§ GIVEN PASSAGE:

I wrote my first ever Mandelbrot Set renderer back in 2015 and used Python to slowly create fractal images. Over a year later, I revisited the project with a Java version which — due to its code being actually compiled — ran much faster, yet had the same clunky interface; a rectangle the user had to draw and a key they had to press to the view change to the selected region.
In this post, over half a year later, I present my newest Mandelbrot Set fractal renderer (download the .jar), written in Java, which both runs fast and allows a much more intuitive and immersive walk through the complex plane by utilizing mouse dragging and scrolling.
The still time demanding task of rendering fractals — even in compiled languages — is split up into a low quality preview rendering, a normal quality display rendering and a high quality 4K (UHD-1 at 3840×2160 pixels to keep a 16:9 image ratio) rendering, all running in seperate threads.

Rainbow spiral
Rainbow spiral

The color schemes where also updated, apart from the usual black-and-white look there are multiple rainbow color schemes which rely on the HSB color space, zebra color schemes which use the iterations taken modulo some constant to define the color and a prime color scheme which tests if the number of iterations taken is prime.

Zebra spiral
Zebra spiral

Apart from the mouse and keyboard control, there is also a menu bar (implemented using Java’s JMenuBar) which allows for more conventional user input through a proper GUI.

Controls

  • Left mouse dragging: pan view
  • Left mouse double click: set cursor’s complex number to image center
  • Mouse scrolling: zoom view
  • Mouse scrolling +CTLR: pan view
  • ‘p’: render high definition fractal
  • ‘r’: reset view to default
  • ‘w’, ‘s’: zoom frame
  • Arrow keys: pan view
  • Arrow keys +CTRL: zoom view
  • Menu bar
    • Fractal: extra info about current fractal rendering
    • Color Scheme: change color scheme and maximum iteration depth
    • HD: controls for high definition rendering
    • Extra: help and about
Blue spiral
Blue spiral

A bit more on how the three threads are implemented.

Data excerpts

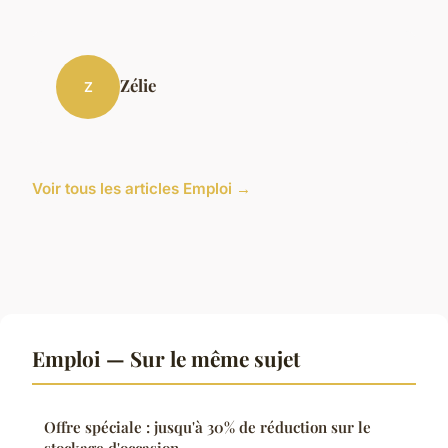
Zélie
Z
Voir tous les articles Emploi →
Emploi — Sur le même sujet
Offre spéciale : jusqu'à 30% de réduction sur le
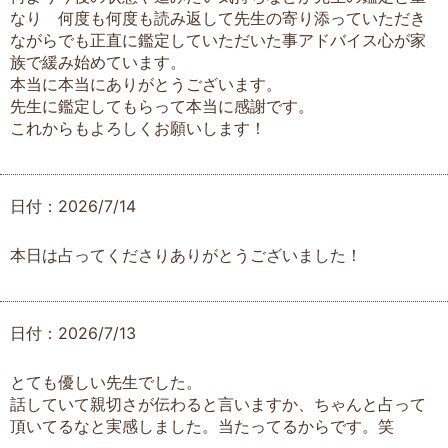
なり 何度も何度も読み返して先生の寄り添っていただき
ながらでも正直に鑑定していただいた事アドバイス心が家
族で緩み始めています。
本当に本当にありがとうございます。
先生に鑑定してもらって本当に感謝です。
これからもよろしくお願いします！
日付：2026/7/14
本日は占ってくださりありがとうございました！
日付：2026/7/13
とても優しい先生でした。
話していて親切さが伝わると言いますか、ちゃんと占って
頂いてるなと実感しました。当たってるからです。笑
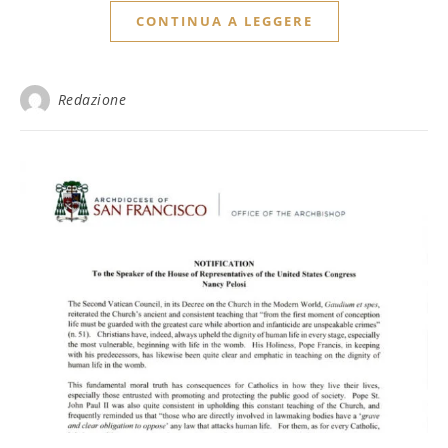
CONTINUA A LEGGERE
Redazione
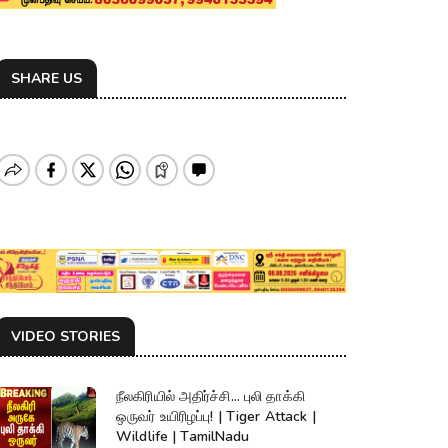
SHARE US
VIDEO STORIES
நீலகிரியில் அதிர்ச்சி... புலி தாக்கி
ஒருவர் உயிரிழப்பு! | Tiger Attack |
Wildlife | TamilNadu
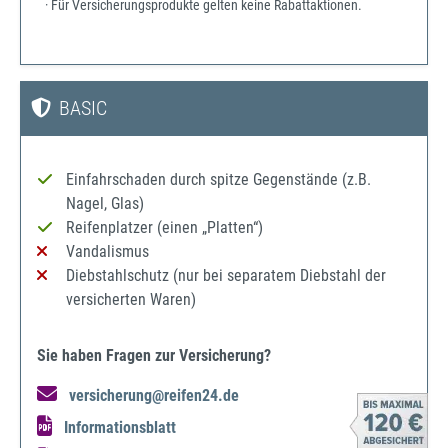
· Für Versicherungsprodukte gelten keine Rabattaktionen.
BASIC
Einfahrschaden durch spitze Gegenstände (z.B.
Nagel, Glas)
Reifenplatzer (einen „Platten“)
Vandalismus
Diebstahlschutz (nur bei separatem Diebstahl der
versicherten Waren)
Sie haben Fragen zur Versicherung?
versicherung@reifen24.de
Informationsblatt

§ EXERCISE GOAL:
Reproduce the Mandelbrot renderer post above word for word, from start to end.

§ EXERCISE RESPONSE:
I wrote my first ever Mandelbrot Set renderer back in 2015 and used Python to slowly create fractal images. Over a year later, I revisited the project with a Java version which — due to its code being actually compiled — ran much faster, yet had the same clunky interface; a rectangle the user had to draw and a key they had to press to the view change to the selected region.
In this post, over half a year later, I present my newest Mandelbrot Set fractal renderer (download the .jar), written in Java, which both runs fast and allows a much more intuitive and immersive walk through the complex plane by utilizing mouse dragging and scrolling.
The still time demanding task of rendering fractals — even in compiled languages — is split up into a low quality preview rendering, a normal quality display rendering and a high quality 4K (UHD-1 at 3840×2160 pixels to keep a 16:9 image ratio) rendering, all running in seperate threads.

Rainbow spiral
Rainbow spiral

The color schemes where also updated, apart from the usual black-and-white look there are multiple rainbow color schemes which rely on the HSB color space, zebra color schemes which use the iterations taken modulo some constant to define the color and a prime color scheme which tests if the number of iterations taken is prime.

Zebra spiral
Zebra spiral

Apart from the mouse and keyboard control, there is also a menu bar (implemented using Java’s JMenuBar) which allows for more conventional user input through a proper GUI.

Controls

  • Left mouse dragging: pan view
  • Left mouse double click: set cursor’s complex number to image center
  • Mouse scrolling: zoom view
  • Mouse scrolling +CTLR: pan view
  • ‘p’: render high definition fractal
  • ‘r’: reset view to default
  • ‘w’, ‘s’: zoom frame
  • Arrow keys: pan view
  • Arrow keys +CTRL: zoom view
  • Menu bar
    • Fractal: extra info about current fractal rendering
    • Color Scheme: change color scheme and maximum iteration depth
    • HD: controls for high definition rendering
    • Extra: help and about
Blue spiral
Blue spiral

A bit more on how the three threads are implemented.